As a bot runner I have the wonderful possibility to collect a lot of data. As an analyst I can not say no to data, it is the engine in all of my analysis – and a bigger engine is always better! In practise this means that I collect all available data.

What does it mean? Lets go through some figures:

1. I follow up to 500 matches simultaneously
2. Each match is recorded at least once a minute, during some circumstances they are recorded once every 5 seconds.
3. Every record generates one line and 143 columns with different types of data.


I load all of my main data into one big table (as we speak its about 26 GB big with about 26 million rows).

In my current hardware set up I run into problems now and then.

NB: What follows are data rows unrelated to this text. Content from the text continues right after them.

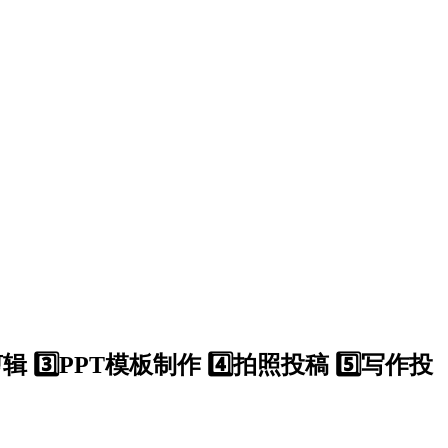
️⃣PPT模板制作 4️⃣拍照投稿 5️⃣写作投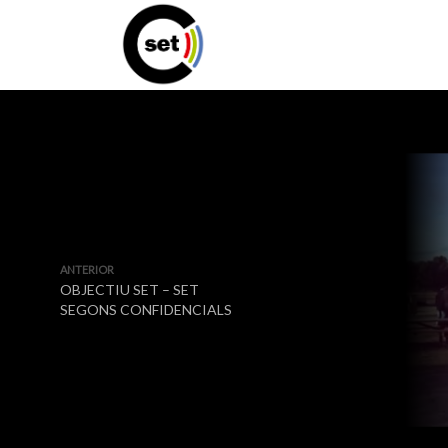
ANTERIOR
OBJECTIU SET – SET
SEGONS CONFIDENCIALS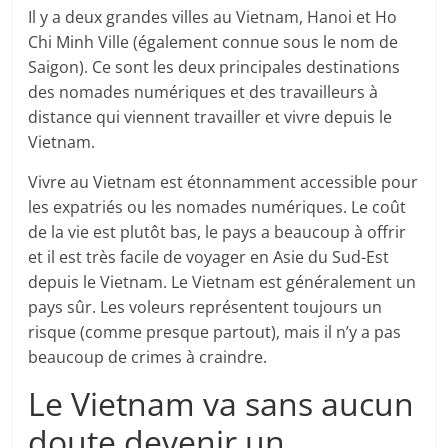
Il y a deux grandes villes au Vietnam, Hanoi et Ho
Chi Minh Ville (également connue sous le nom de
Saigon). Ce sont les deux principales destinations
des nomades numériques et des travailleurs à
distance qui viennent travailler et vivre depuis le
Vietnam.
Vivre au Vietnam est étonnamment accessible pour
les expatriés ou les nomades numériques. Le coût
de la vie est plutôt bas, le pays a beaucoup à offrir
et il est très facile de voyager en Asie du Sud-Est
depuis le Vietnam. Le Vietnam est généralement un
pays sûr. Les voleurs représentent toujours un
risque (comme presque partout), mais il n’y a pas
beaucoup de crimes à craindre.
Le Vietnam va sans aucun
doute devenir un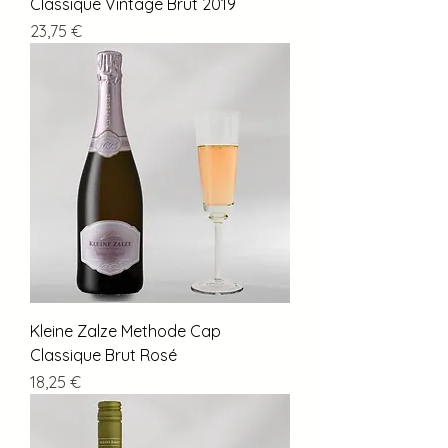
Classique Vintage Brut 2019
Preis
23,75 €
Kleine Zalze Methode Cap
Classique Brut Rosé
Preis
18,25 €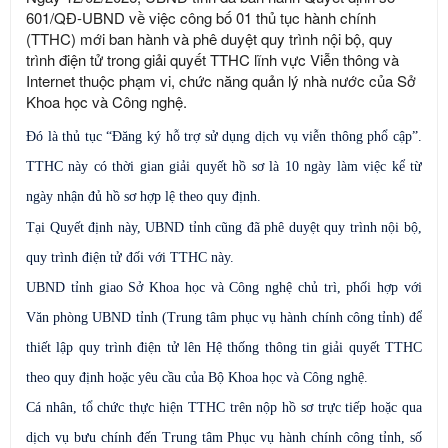
601/QĐ-UBND về việc công bố 01 thủ tục hành chính
(TTHC) mới ban hành và phê duyệt quy trình nội bộ, quy
trình điện tử trong giải quyết TTHC lĩnh vực Viễn thông và
Internet thuộc phạm vi, chức năng quản lý nhà nước của Sở
Khoa học và Công nghệ.
Đó là thủ tục “Đăng ký hỗ trợ sử dụng dịch vụ viễn thông phổ cập”.
TTHC này có thời gian giải quyết hồ sơ là 10 ngày làm việc kể từ
ngày nhận đủ hồ sơ hợp lệ theo quy định.
Tại Quyết định này, UBND tỉnh cũng đã phê duyệt
quy trình nội bộ,
quy trình điện tử đối với TTHC này.
UBND tỉnh giao Sở Khoa học và Công nghệ chủ trì, phối hợp với
Văn phòng UBND tỉnh (Trung tâm phục vụ hành chính công tỉnh) để
thiết lập quy trình điện tử lên Hệ thống thông tin giải quyết TTHC
theo quy định hoặc yêu cầu của Bộ Khoa học và Công nghệ.
Cá nhân, tổ chức thực hiện TTHC trên nộp hồ sơ trực tiếp hoặc qua
dịch vụ bưu chính đến Trung tâm Phục vụ hành chính công tỉnh, số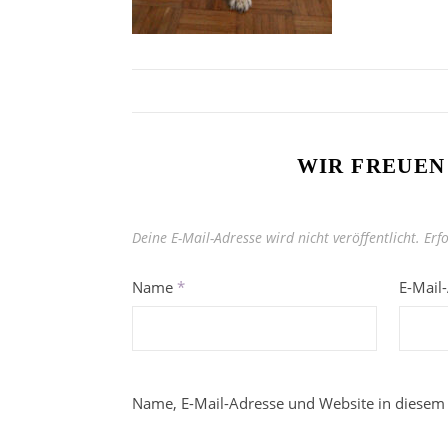
WIR FREUEN
Deine E-Mail-Adresse wird nicht veröffentlicht.
Erf
Name
*
E-Mail
Name, E-Mail-Adresse und Website in diesem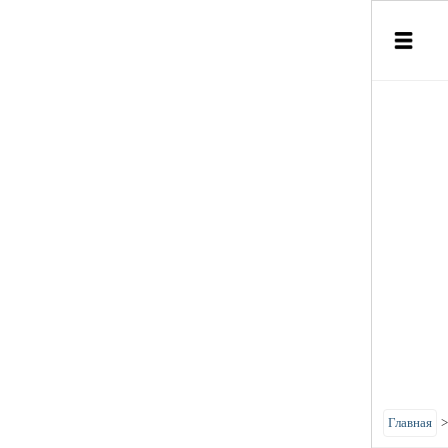
Главная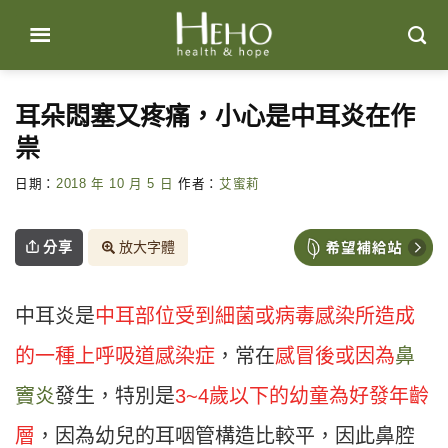
Skip
to
content
耳朵悶塞又疼痛，小心是中耳炎在作
祟
日期：
2018 年 10 月 5 日
作者：
艾蜜莉
分享
放大字體
中耳炎是
中耳部位受到細菌或病毒感染所造成
的一種上呼吸道感染症
，常在
感冒後或因為
鼻
竇炎
發生，特別是
3~4歲以下的幼童為好發年齡
層
，因為幼兒的耳咽管構造比較平，因此鼻腔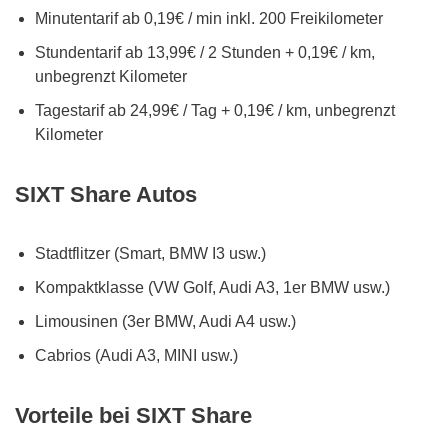
Minutentarif ab 0,19€ / min inkl. 200 Freikilometer
Stundentarif ab 13,99€ / 2 Stunden + 0,19€ / km,
unbegrenzt Kilometer
Tagestarif ab 24,99€ / Tag + 0,19€ / km, unbegrenzt
Kilometer
SIXT Share Autos
Stadtflitzer (Smart, BMW I3 usw.)
Kompaktklasse (VW Golf, Audi A3, 1er BMW usw.)
Limousinen (3er BMW, Audi A4 usw.)
Cabrios (Audi A3, MINI usw.)
Vorteile bei SIXT Share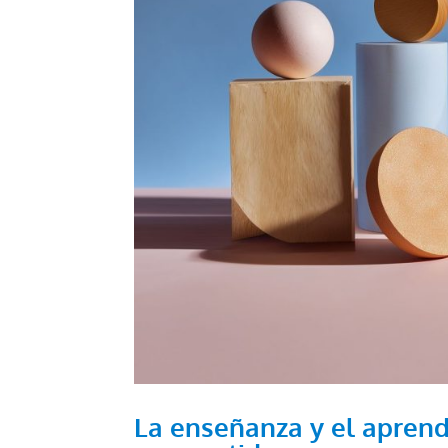
La enseñanza y el aprend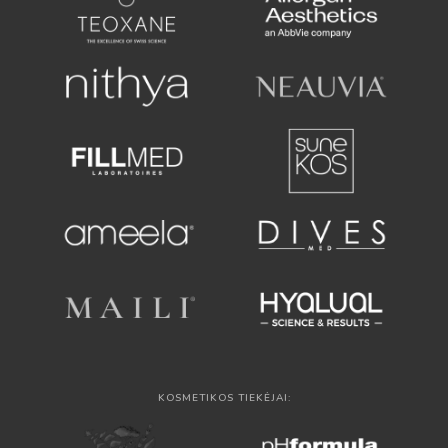
KOSMETIKOS TIEKĖJAI: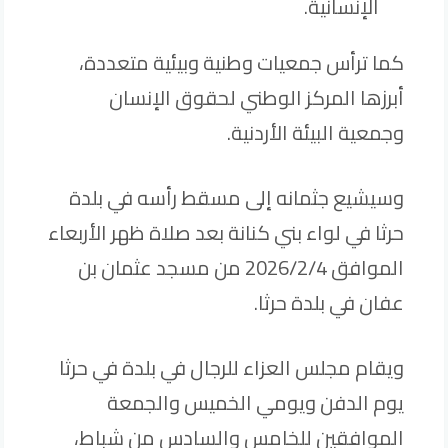
الإنسانية.
كما ترأس جمعيات وطنية وبيئية متعددة،
أبرزها المركز الوطني لحقوق الإنسان
وجمعية البيئة الأردنية.
وسيشيع جثمانه إلى مسقط رأسه في بلدة
حرثا في لواء بني كنانة بعد صلاة ظهر الأربعاء
الموافق 2026/2/4 من مسجد عثمان بن
عفان في بلدة حرثا.
ويقام مجلس العزاء للرجال في بلدة في حرثا
يوم الدفن ويومي الخميس والجمعة
الموافقين للخامس والسادس من شباط،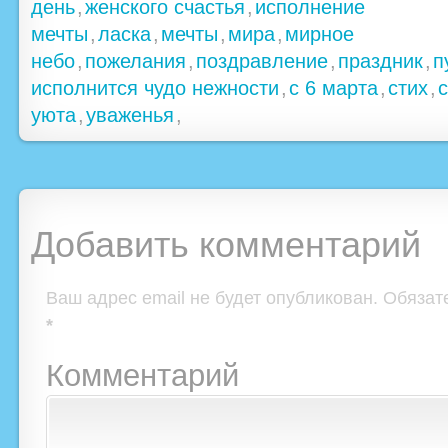
день
,
женского счастья
,
исполнение
мечты
,
ласка
,
мечты
,
мира
,
мирное
небо
,
пожелания
,
поздравление
,
праздник
,
п
исполнится чудо нежности
,
с 6 марта
,
стих
,
уюта
,
уваженья
,
Добавить комментарий
Ваш адрес email не будет опубликован.
Обязат
*
Комментарий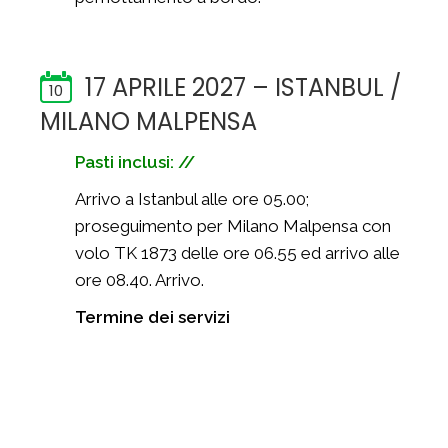
17 APRILE 2027 – ISTANBUL /
10
MILANO MALPENSA
Pasti inclusi: //
Arrivo a Istanbul alle ore 05.00;
proseguimento per Milano Malpensa con
volo TK 1873 delle ore 06.55 ed arrivo alle
ore 08.40. Arrivo.
Termine dei servizi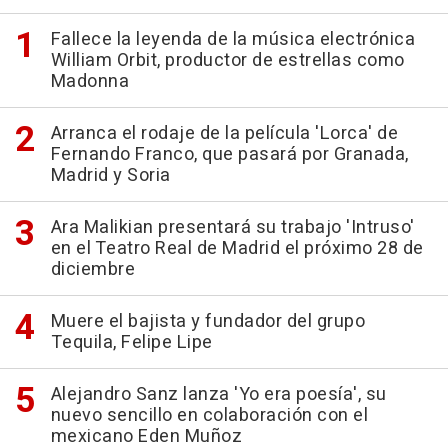
Fallece la leyenda de la música electrónica
William Orbit, productor de estrellas como
Madonna
Arranca el rodaje de la película 'Lorca' de
Fernando Franco, que pasará por Granada,
Madrid y Soria
Ara Malikian presentará su trabajo 'Intruso'
en el Teatro Real de Madrid el próximo 28 de
diciembre
Muere el bajista y fundador del grupo
Tequila, Felipe Lipe
Alejandro Sanz lanza 'Yo era poesía', su
nuevo sencillo en colaboración con el
mexicano Eden Muñoz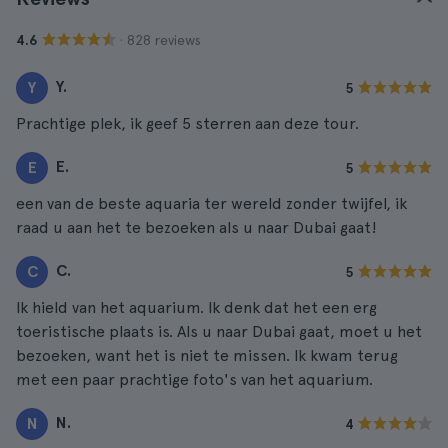
· 828 reviews
4.6
Y.
Y
5
Prachtige plek, ik geef 5 sterren aan deze tour.
E.
E
5
een van de beste aquaria ter wereld zonder twijfel, ik
raad u aan het te bezoeken als u naar Dubai gaat!
C.
C
5
Ik hield van het aquarium. Ik denk dat het een erg
toeristische plaats is. Als u naar Dubai gaat, moet u het
bezoeken, want het is niet te missen. Ik kwam terug
met een paar prachtige foto's van het aquarium.
N.
N
4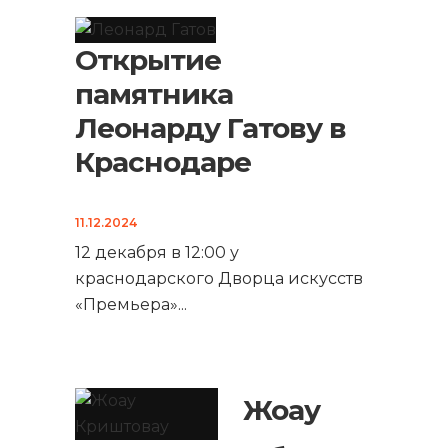
Открытие
памятника
Леонарду Гатову в
Краснодаре
11.12.2024
12 декабря в 12:00 у
краснодарского Дворца искусств
«Премьера»
...
Жоау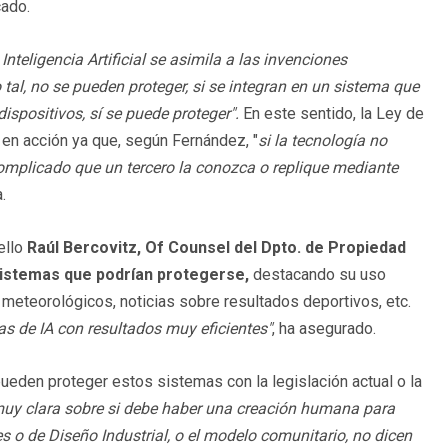
cado.
Inteligencia Artificial se asimila a las invenciones
l, no se pueden proteger, si se integran en un sistema que
ispositivos, sí se puede proteger".
En este sentido, la Ley de
en acción ya que, según Fernández, "
si la tecnología no
complicado que un tercero la conozca o replique mediante
.
ello
Raúl Bercovitz, Of Counsel del Dpto. de Propiedad
sistemas que podrían protegerse,
destacando su uso
 meteorológicos, noticias sobre resultados deportivos, etc.
s de IA con resultados muy eficientes"
, ha asegurado.
ueden proteger estos sistemas con la legislación actual o la
 muy clara sobre si debe haber una creación humana para
es o de Diseño Industrial, o el modelo comunitario, no dicen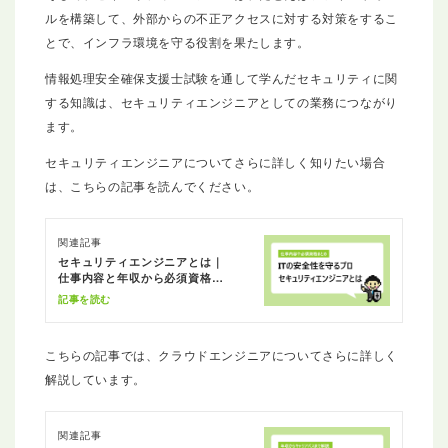
ルを構築して、外部からの不正アクセスに対する対策をするこ
とで、インフラ環境を守る役割を果たします。
情報処理安全確保支援士試験を通して学んだセキュリティに関
する知識は、セキュリティエンジニアとしての業務につながり
ます。
セキュリティエンジニアについてさらに詳しく知りたい場合
は、こちらの記事を読んでください。
関連記事
セキュリティエンジニアとは｜
仕事内容と年収から必須資格ま
とめ
記事を読む
こちらの記事では、クラウドエンジニアについてさらに詳しく
解説しています。
関連記事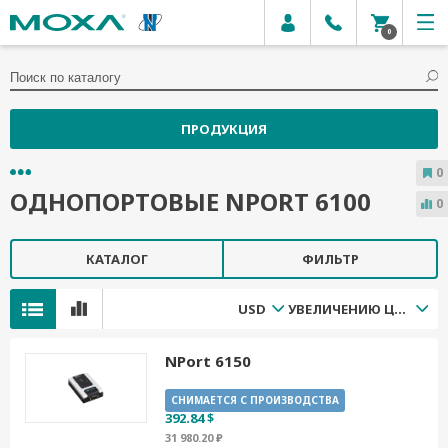
0
ПРОДУКЦИЯ
0
ОДНОПОРТОВЫЕ NPORT 6100
0
КАТАЛОГ
ФИЛЬТР
USD
УВЕЛИЧЕНИЮ ЦЕНЫ
NPort 6150
СНИМАЕТСЯ С ПРОИЗВОДСТВА
392.84 $
31 980.20 ₽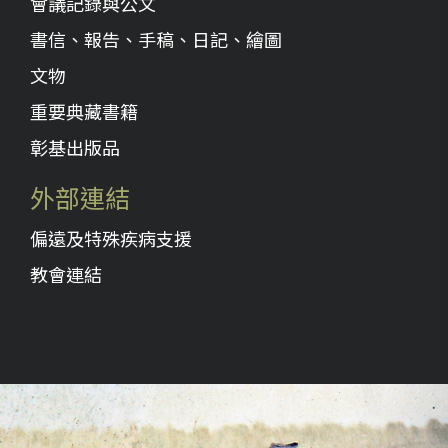
會議記錄與公文
書信、報告、手稿、日記、繪圖
文物
重要典藏書籍
彰基出版品
外部連結
偏遠及特殊疾病支援
教會連結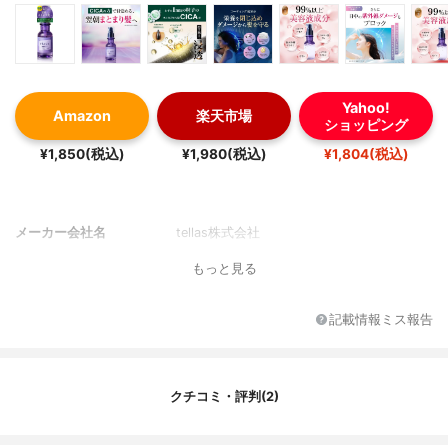
Yahoo!
Amazon
楽天市場
ショッピング
¥1,850(税込)
¥1,980(税込)
¥1,804(税込)
メーカー会社名
tellas株式会社
もっと見る
記載情報ミス報告
クチコミ・評判(2)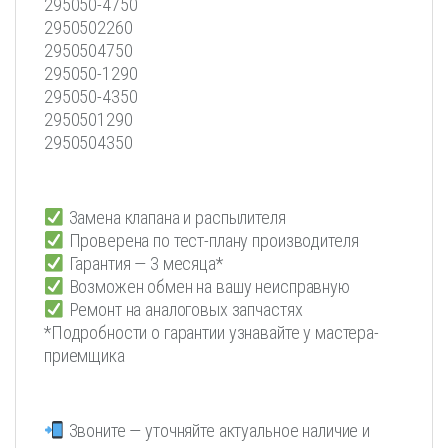
295050-4750
2950502260
2950504750
295050-1290
295050-4350
2950501290
2950504350
Замена клапана и распылителя
Проверена по тест-плану производителя
Гарантия — 3 месяца*
Возможен обмен на вашу неисправную
Ремонт на аналоговых запчастях
*Подробности о гарантии узнавайте у мастера-
приемщика
Звоните — уточняйте актуальное наличие и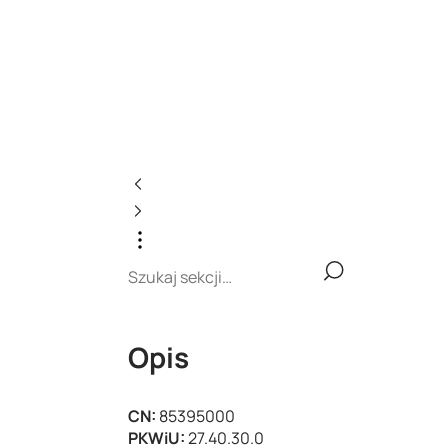
Opis
CN:
85395000
PKWiU:
27.40.30.0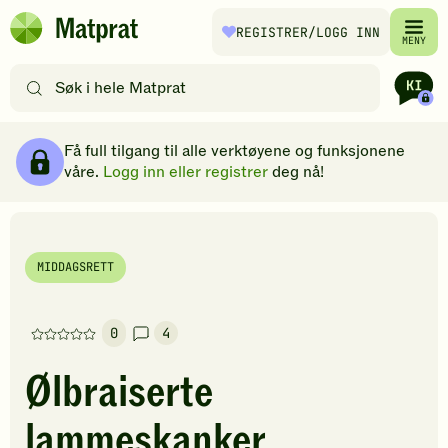
Hopp til hovedinnhold
REGISTRER
/LOGG INN
Matprat
MENY
hjemmeside
Søk
etter
oppskrifter
Ingredienser
Slik gjør du
Kommentarer
Brødsmulesti
eller
Få full tilgang til alle verktøyene og funksjonene
filtre
våre.
Logg inn eller registrer
deg nå!
MIDDAGSRETT
0
4
Denne
oppskriften
Ølbraiserte
har
foreløpig
lammeskanker
ingen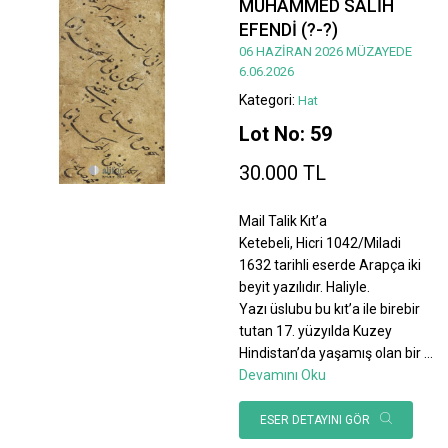
MUHAMMED SALİH
EFENDİ (?-?)
06 HAZİRAN 2026 MÜZAYEDE
6.06.2026
Kategori:
Hat
Lot No: 59
30.000 TL
Mail Talik Kıt’a
Ketebeli, Hicri 1042/Miladi
1632 tarihli eserde Arapça iki
beyit yazılıdır. Haliyle.
Yazı üslubu bu kıt’a ile birebir
tutan 17. yüzyılda Kuzey
Hindistan’da yaşamış olan bir
...
Devamını Oku
ESER DETAYINI GÖR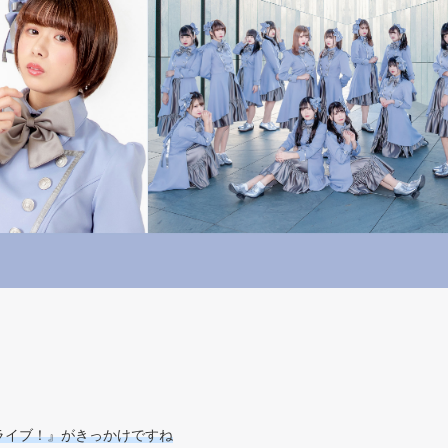
ライブ！』がきっかけですね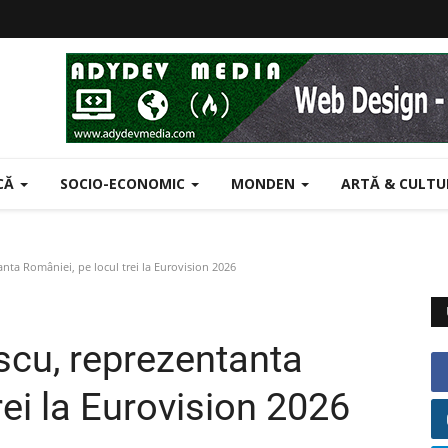
ICĂ
SOCIO-ECONOMIC
MONDEN
ARTĂ & CULT
ta României, pe locul trei la Eurovision 2026
scu, reprezentanta
rei la Eurovision 2026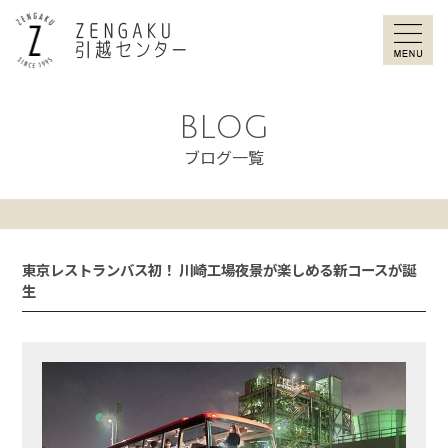
ZENGAKU引
BLOG
ブログ一覧
東京レストランバス初！ 川崎工場夜景が楽しめる新コースが誕
生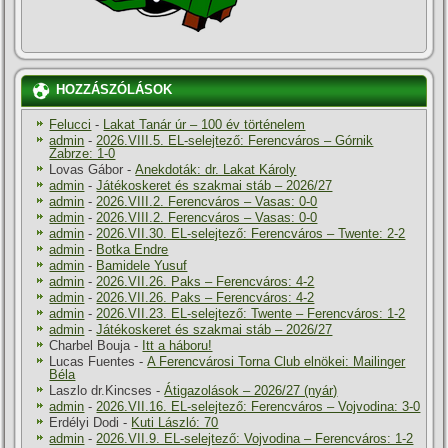
HOZZÁSZÓLÁSOK
Felucci
-
Lakat Tanár úr – 100 év történelem
admin
-
2026.VIII.5. EL-selejtező: Ferencváros – Górnik
Zabrze: 1-0
Lovas Gábor
-
Anekdoták: dr. Lakat Károly
admin
-
Játékoskeret és szakmai stáb – 2026/27
admin
-
2026.VIII.2. Ferencváros – Vasas: 0-0
admin
-
2026.VIII.2. Ferencváros – Vasas: 0-0
admin
-
2026.VII.30. EL-selejtező: Ferencváros – Twente: 2-2
admin
-
Botka Endre
admin
-
Bamidele Yusuf
admin
-
2026.VII.26. Paks – Ferencváros: 4-2
admin
-
2026.VII.26. Paks – Ferencváros: 4-2
admin
-
2026.VII.23. EL-selejtező: Twente – Ferencváros: 1-2
admin
-
Játékoskeret és szakmai stáb – 2026/27
Charbel Bouja
-
Itt a háboru!
Lucas Fuentes
-
A Ferencvárosi Torna Club elnökei: Mailinger
Béla
Laszlo dr.Kincses
-
Átigazolások – 2026/27 (nyár)
admin
-
2026.VII.16. EL-selejtező: Ferencváros – Vojvodina: 3-0
Erdélyi Dodi
-
Kuti László: 70
admin
-
2026.VII.9. EL-selejtező: Vojvodina – Ferencváros: 1-2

When following a lot of matches (+200) and when many of them are in the 5 seconds update phase the writing of data into the PostgreSQL database is not fast enough. At those times my bot can not write every 5 seconds, sometimes the update frequency drops to 10-15 seconds instead! This is not good enough and I need to improve the performance.

What are my options?

1. Improving my code – Put more advanced routines to handle and write data in the background in my bot code. I am not really a big fan of this as my expertise in coding is on amateur level, but I will try to do some improvements.
2. Rearranging my PostgreSQL database – This I will need to do. I will partly create a new structure, keeping more tables but with smaller size.
3. Upgrading hardware – This I will also do. I don’t think that the problem is in the processor, but rather in the hard disk. So I will change my HDD into a SSD, it writes data much faster.
4. Moving to VPN – Might be an option in the future, if my bot performs OK there are several benefits to not use my basement located home computer any more, such as speed and stability.